Sie können das Schaltwerk am Hinterrad so einstellen, dass die Schraube am kleinen Hinterrad festgezogen ist, um die Kette zu spannen.
Die Kette eines Fahrrads sollte idealerweise mindestens zwei Zentimeter Spiel haben. Drehen Sie das Fahrrad um und stellen Sie es beiseite. Lösen Sie dann mit einem Schraubenschlüssel die Muttern an beiden Enden der Hinterachse und gleichzeitig die Bremse. Lösen Sie anschließend mit einem Schraubenschlüssel die Mutter am Schwungradende. Ziehen Sie die Überwurfmutter fest, bis die Kette fest sitzt. Die Kette spannt sich dadurch langsam. Sobald Sie das Gefühl haben, dass die Kette fast fest sitzt, lassen Sie die Überwurfmutter los. Stellen Sie das Hinterrad in die Mittelstellung der Gabel, ziehen Sie die Achsmutter fest und drehen Sie das Fahrrad um. Fertig.
Vorsichtsmaßnahmen für Fahrräder mit variabler Geschwindigkeit
Schalten Sie nicht am Hang. Schalten Sie unbedingt vor dem Befahren eines Hangs, insbesondere bergauf. Andernfalls kann es zu einem Leistungsverlust des Getriebes kommen, da der Schaltvorgang nicht abgeschlossen wird, was sehr problematisch sein kann.

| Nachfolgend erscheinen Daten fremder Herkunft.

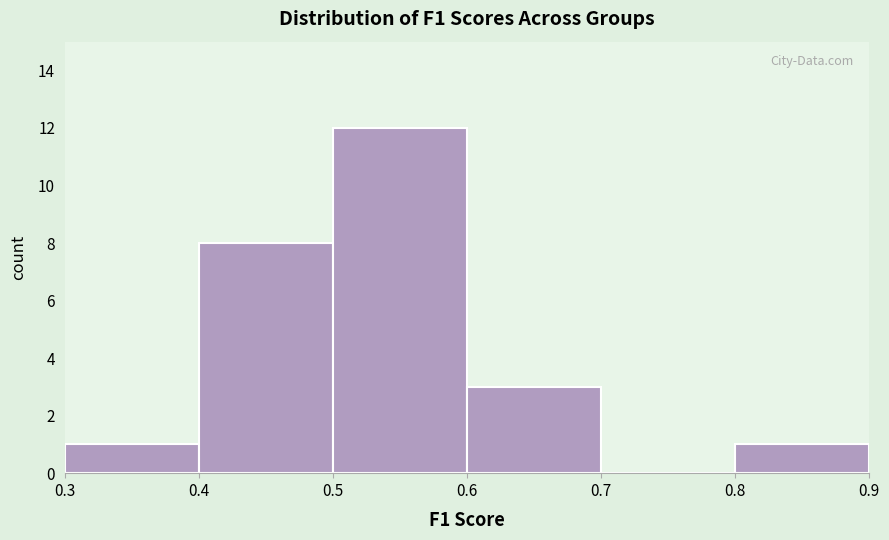

Reading left to right, transcribe this chart: for each bar, give the range it covers on the x-axis and its height. The values are not printed on the chart, so give them approximately, as read against the axis.

0.3 to 0.4: 1
0.4 to 0.5: 8
0.5 to 0.6: 12
0.6 to 0.7: 3
0.7 to 0.8: 0
0.8 to 0.9: 1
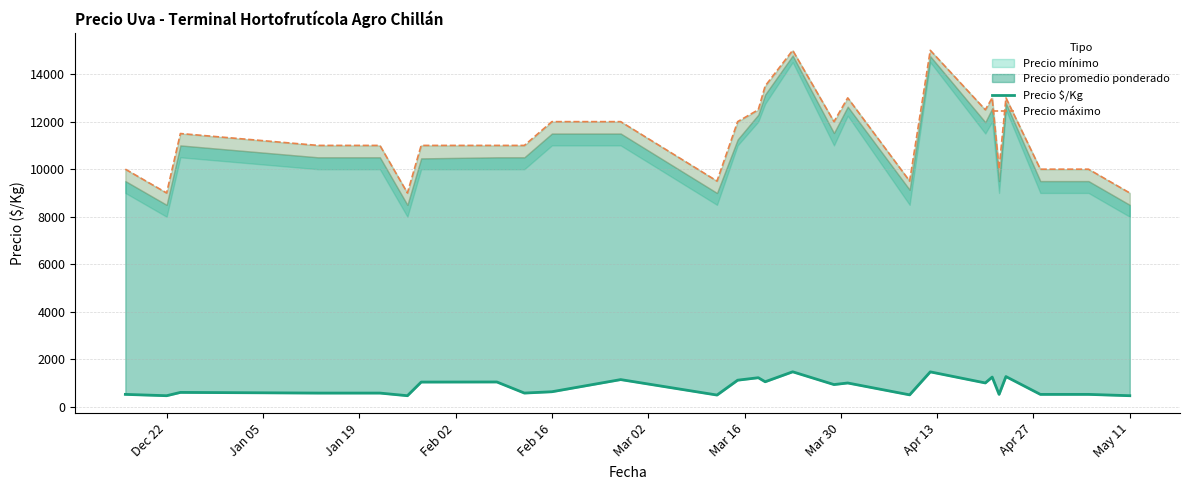

The value of Precio $/Kg at May 11 is 198.6. True or false?

False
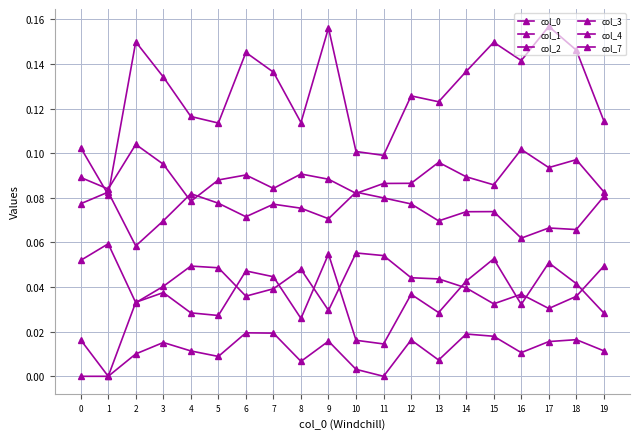

Count the number of categories in the chart.

20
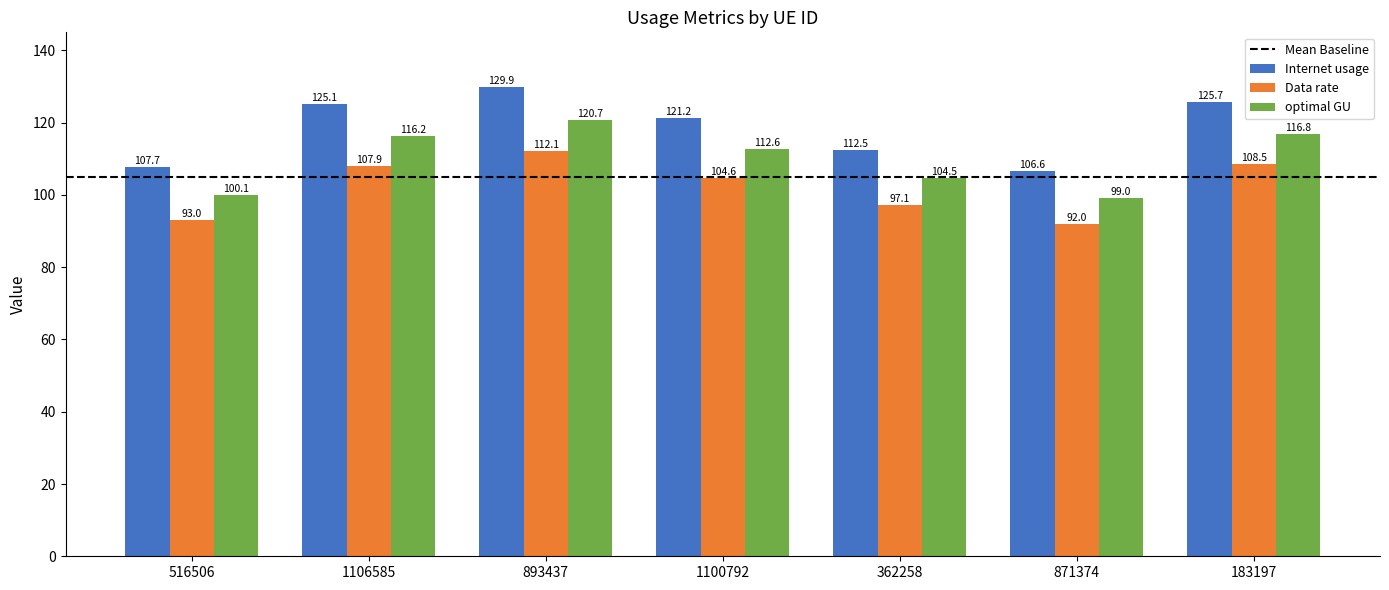

What is the label of the 4th bar from the right?

1100792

Bergauf wird theoretisch der kleinste Gang vorne (1. Gang) und der größte Gang hinten (ebenfalls 1. Gang) verwendet. Die tatsächliche Position des hinteren Gangs hängt jedoch von der Steigung ab. Bergab wird theoretisch der kleinste Gang vorne (3. Gang) verwendet. Die Gänge werden nach dem Prinzip eines 9-Gang-Getriebes geschaltet, wobei der kleinste Gang hinten liegt. Auch hier muss die Position anhand der Steigung und Streckenlänge bestimmt werden.